The possibilities of enriching science or art are confined to a small number of fortunate individuals instead of being open to everyone in society. Quiller-Couch, in a lecture delivered many years ago under the title "On the Art of Writing,” made a statement that is true of every department of study as well as of literature when he said :
I have spent a great part of the last ten years in watching some 320 elementary schools—we may prate of democracy, but actually a poor child in England has little more hope than had the son of an Athenian slave to be emancipated into that intellectual freedom of which great writings are born (p. 33).
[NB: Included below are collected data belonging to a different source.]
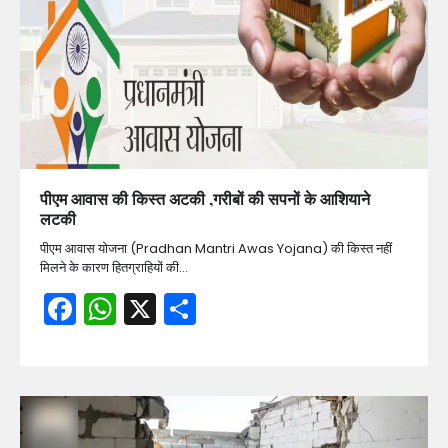
पीएम आवास की किस्त अटकी ,गरीबों की सपनों के आशियाने
लटकी
पीएम आवास योजना (Pradhan Mantri Awas Yojana) की किस्त नहीं
मिलने के कारण हितग्राहियों की…
Facebook
WhatsApp
X
Share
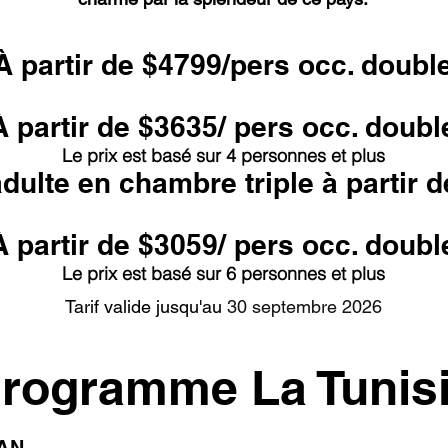
À partir de $4799/pers occ. doubl
À partir de $3635/ pers occ. doubl
Le prix est basé sur 4 personnes et plus
ulte en chambre triple à partir d
À partir de $3059/ pers occ. doubl
Le prix est basé sur 6 personnes et plus
Tarif valide jusqu'au
30 septembre 2026
rogramme La Tunis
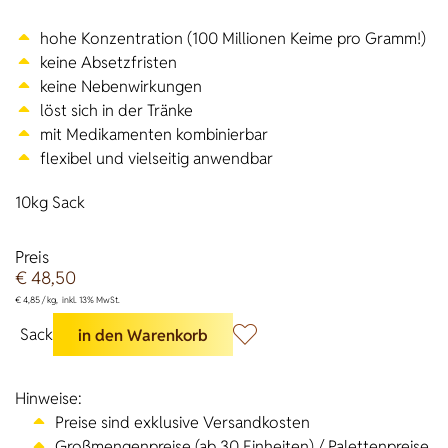
hohe Konzentration (100 Millionen Keime pro Gramm!)
keine Absetzfristen
keine Nebenwirkungen
löst sich in der Tränke
mit Medikamenten kombinierbar
flexibel und vielseitig anwendbar
10kg Sack
Preis
€
48,50
€
4,85 /
kg
inkl. 13% MwSt.
Sack
in den Warenkorb
Hinweise:
Preise sind exklusive Versandkosten
Großmengenpreise (ab 30 Einheiten) / Palettenpreise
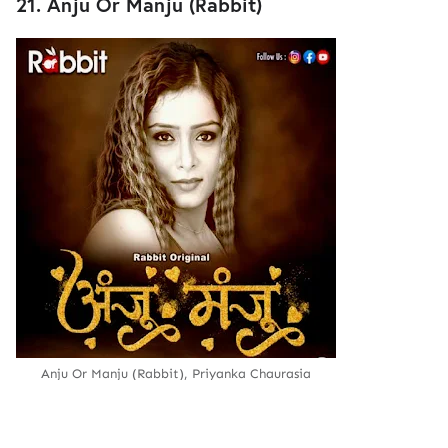
21. Anju Or Manju (Rabbit)
Anju Or Manju (Rabbit), Priyanka Chaurasia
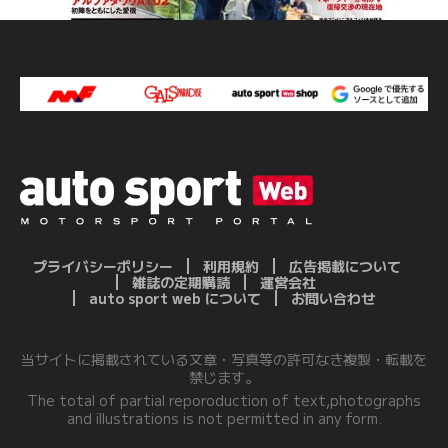
プライバシーポリシー
利用規約
広告掲載について
雑誌の定期購読
運営会社
auto sport web について
お問い合わせ
当サイトに掲載されている文章・写真等の許可なき複製・転載を
禁じます。
The total of partial reporoduction of text,photographs
and illustrations is not permitted in any form.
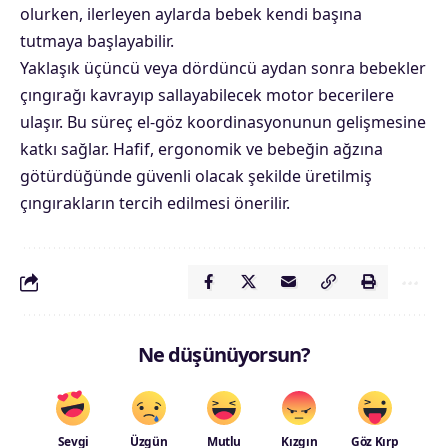
olurken, ilerleyen aylarda bebek kendi başına
tutmaya başlayabilir.
Yaklaşık üçüncü veya dördüncü aydan sonra bebekler
çıngırağı kavrayıp sallayabilecek motor becerilere
ulaşır. Bu süreç el-göz koordinasyonunun gelişmesine
katkı sağlar. Hafif, ergonomik ve bebeğin ağzına
götürdüğünde güvenli olacak şekilde üretilmiş
çıngırakların tercih edilmesi önerilir.
Ne düşünüyorsun?
Sevgi
Üzgün
Mutlu
Kızgın
Göz Kırp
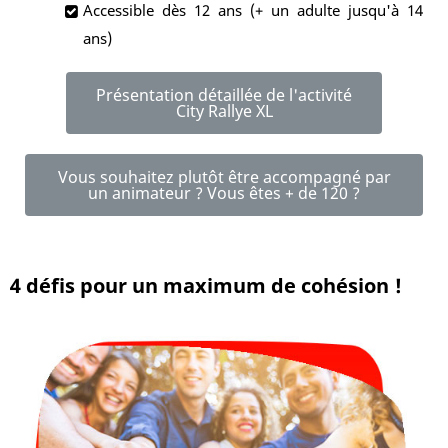
Accessible dès 12 ans (+ un adulte jusqu'à 14
ans)
Présentation détaillée de l'activité
City Rallye XL
Vous souhaitez plutôt être accompagné par
un animateur ? Vous êtes + de 120 ?
4 défis pour un maximum de cohésion !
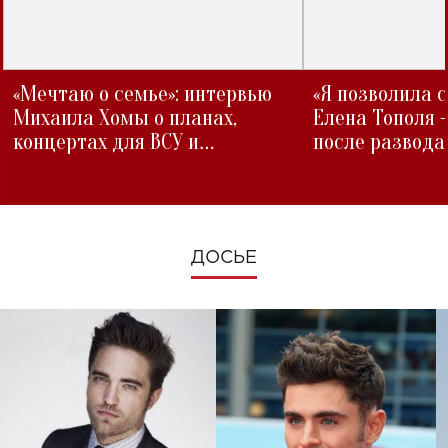
«Мечтаю о семье»: интервью
«Я позволила 
Михаила Хомы о планах,
Елена Тополя 
концертах для ВСУ и
после развода
изменениях во время войны
ДОСЬЕ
There is no question about it, capitalism as a social system is a failure, even as shown by the evidence of its own adherents, who, in painting a bright picture of the future, unwittingly paint in the shadows. Limited by their outlook they can do no more than promise some amelioration of the worst evils, but not the abolition of those evils. They foresee a scramble for markets after the war, and urge preparation to meet it now by such methods as developing aerial transport with large fast moving planes and far-flung air bases. They envisage a large permanent unemployed army (“two million men will be unemployed anyway"—Mr. S. Morrison Livingston, head of the National Economic unit of the U.S. Department of Commerce, Evening News, May 3, 1943), and a tightening of belts by the workers for many years to come.
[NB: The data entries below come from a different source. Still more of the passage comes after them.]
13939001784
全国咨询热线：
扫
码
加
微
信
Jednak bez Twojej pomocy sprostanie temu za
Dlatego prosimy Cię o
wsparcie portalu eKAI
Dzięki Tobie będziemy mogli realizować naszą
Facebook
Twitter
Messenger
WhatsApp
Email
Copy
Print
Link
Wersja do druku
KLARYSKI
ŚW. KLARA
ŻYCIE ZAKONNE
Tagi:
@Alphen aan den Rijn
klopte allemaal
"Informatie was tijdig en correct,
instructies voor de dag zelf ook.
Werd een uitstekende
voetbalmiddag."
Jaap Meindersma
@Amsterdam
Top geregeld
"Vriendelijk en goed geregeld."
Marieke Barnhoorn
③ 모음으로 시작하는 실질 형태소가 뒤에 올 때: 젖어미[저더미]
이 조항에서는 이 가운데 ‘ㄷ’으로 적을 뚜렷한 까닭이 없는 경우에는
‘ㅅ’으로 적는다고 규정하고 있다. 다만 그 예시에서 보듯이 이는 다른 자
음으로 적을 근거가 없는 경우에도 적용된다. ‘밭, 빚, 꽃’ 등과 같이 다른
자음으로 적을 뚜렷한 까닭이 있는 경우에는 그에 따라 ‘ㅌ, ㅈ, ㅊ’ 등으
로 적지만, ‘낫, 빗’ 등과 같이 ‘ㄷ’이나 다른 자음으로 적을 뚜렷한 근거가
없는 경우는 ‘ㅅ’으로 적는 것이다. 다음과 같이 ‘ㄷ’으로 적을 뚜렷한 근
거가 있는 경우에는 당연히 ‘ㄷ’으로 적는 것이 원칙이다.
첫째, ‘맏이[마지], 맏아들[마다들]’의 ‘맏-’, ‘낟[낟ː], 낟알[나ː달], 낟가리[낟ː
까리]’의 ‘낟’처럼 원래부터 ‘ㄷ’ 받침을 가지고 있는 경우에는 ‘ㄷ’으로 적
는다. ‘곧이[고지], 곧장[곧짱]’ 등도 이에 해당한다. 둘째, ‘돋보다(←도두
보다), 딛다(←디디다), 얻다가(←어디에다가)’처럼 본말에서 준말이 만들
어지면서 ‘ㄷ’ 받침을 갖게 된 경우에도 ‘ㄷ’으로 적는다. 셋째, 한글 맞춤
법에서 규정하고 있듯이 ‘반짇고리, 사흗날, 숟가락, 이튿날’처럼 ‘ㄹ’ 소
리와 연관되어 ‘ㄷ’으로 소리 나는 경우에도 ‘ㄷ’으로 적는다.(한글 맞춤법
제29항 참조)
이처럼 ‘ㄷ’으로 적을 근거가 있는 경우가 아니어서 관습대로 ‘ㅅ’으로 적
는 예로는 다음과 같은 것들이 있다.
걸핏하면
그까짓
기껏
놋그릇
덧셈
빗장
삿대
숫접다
Even in time of war, when everything favours a despotic supervision of everything, the newspapers are full of prosecutions for legal evasions connected with "black market" operations and the like. While food and other things are scarce, those who possess money can buy almost anything. At a time when posters and propagandists are pressing to the front the need to sacrifice every penny for the war effort, pictures are being auctioned for thousands of pounds apiece, as well as other indications that wealth abounds in the hands of a privileged section of society, who are determined to enjoy what they have—and let others die for it. There is no cure for this while the present organisation of society continues. The "glittering prizes" will always glitter in the hands of those who are in the position to control tho labour of others and reap the results of that control.
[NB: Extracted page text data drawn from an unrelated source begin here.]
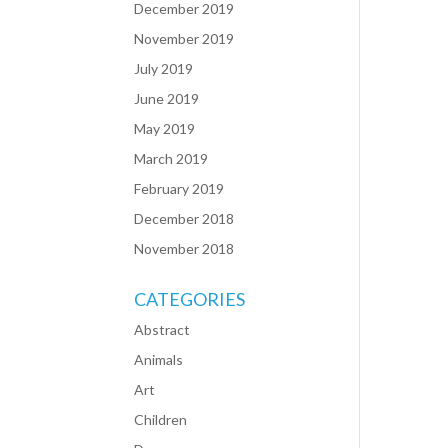
December 2019
November 2019
July 2019
June 2019
May 2019
March 2019
February 2019
December 2018
November 2018
CATEGORIES
Abstract
Animals
Art
Children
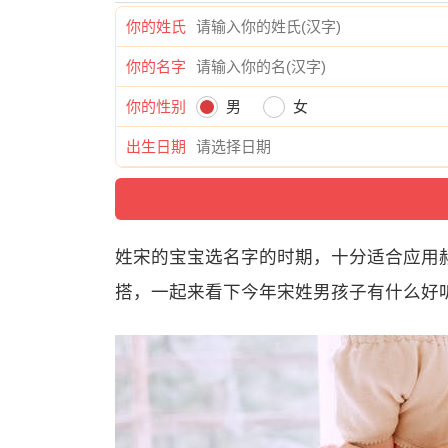
你的姓氏
你的名字
你的性别
男
女
出生日期
姓宋的宝宝选名字的时期，十分适合应用
搭，一起来看下今年宋姓男孩子有什么好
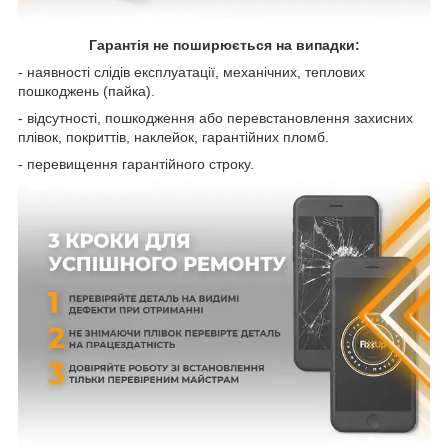
Гарантія не поширюється на випадки:
- наявності слідів експлуатації, механічних, теплових
пошкоджень (пайка).
- відсутності, пошкодження або перевстановлення захисних
плівок, покриттів, наклейок, гарантійних пломб.
- перевищення гарантійного строку.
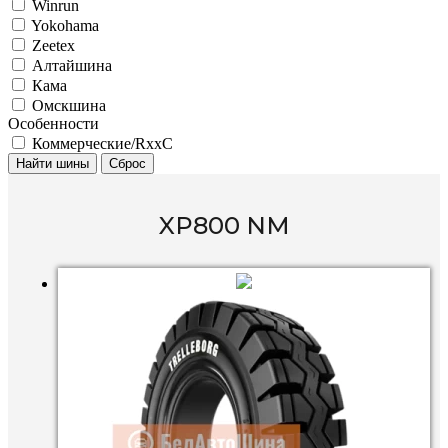
Winrun
Yokohama
Zeetex
Алтайшина
Кама
Омскшина
Особенности
Коммерческие/RxxC
Найти шины
Сброс
XP800 NM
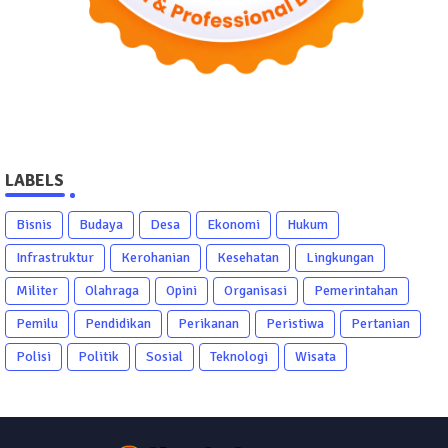
LABELS
Bisnis
Budaya
Desa
Ekonomi
Hukum
Infrastruktur
Kerohanian
Kesehatan
Lingkungan
Militer
Olahraga
Opini
Organisasi
Pemerintahan
Pemilu
Pendidikan
Perikanan
Peristiwa
Pertanian
Polisi
Politik
Sosial
Teknologi
Wisata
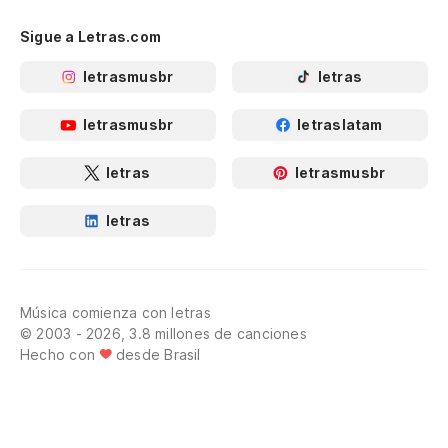
Sigue a Letras.com
letrasmusbr
letras
letrasmusbr
letraslatam
letras
letrasmusbr
letras
Música comienza con letras
© 2003 - 2026, 3.8 millones de canciones
Hecho con
desde Brasil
Thus, let its supporters promise what they may, no modification of capitalism can relieve the workers to any important extent of the evils that are bound up with the system— poverty, insecurity and oppression. But these evils will disappear once the source of them—the private ownership of the means of production—has been removed by substituting common ownership by the whole community.
In order that this change may come about, the workers, in whose interest it mainly is, must understand a few broad general principles, and desire and work for the change. It is not necessary that the workers must first of all become erudite students of Marx, or have a first-class knowledge of the sciences, though, of course, if it were possible it would be helpful. All that it is essential they should understand is that they run society to-day in the interests of a privileged and idle few, and that they could much more easily run it to-morrow in the interests of the whole of society; that capitalism is only one stage in social development, and it had a beginning and will have an end, just as other social systems had; that what they can get out of life to-day is determined by the fact that they must find a buyer for their physical energies because they exist in a system where everything is bought and sold; that at election times they present the capitalist class with the political power which enables that class to order society in its interest.
Armed with this understanding, the workers can build a new society that will be well worth while living in. Human labour is so productive and human brains are teeming with such knowledge that once given free play the mind is staggered by the vast possibilities that open up for the human race. There will be no religious bars, colour bars or social bars to stand across the path of anyone in the employment of his faculties for his own enjoyment and the benefit of society at large.
The building of this new society must and can only be the work of the workers themselves; they cannot expect help from above, for privilege will hang on until it is shaken from its perch. In this new society there will be no privileged idlers; unless they have physical disabilities, each will play his part according to his ability. The future belongs to the workers, and the capitalists are already trembling at the vision.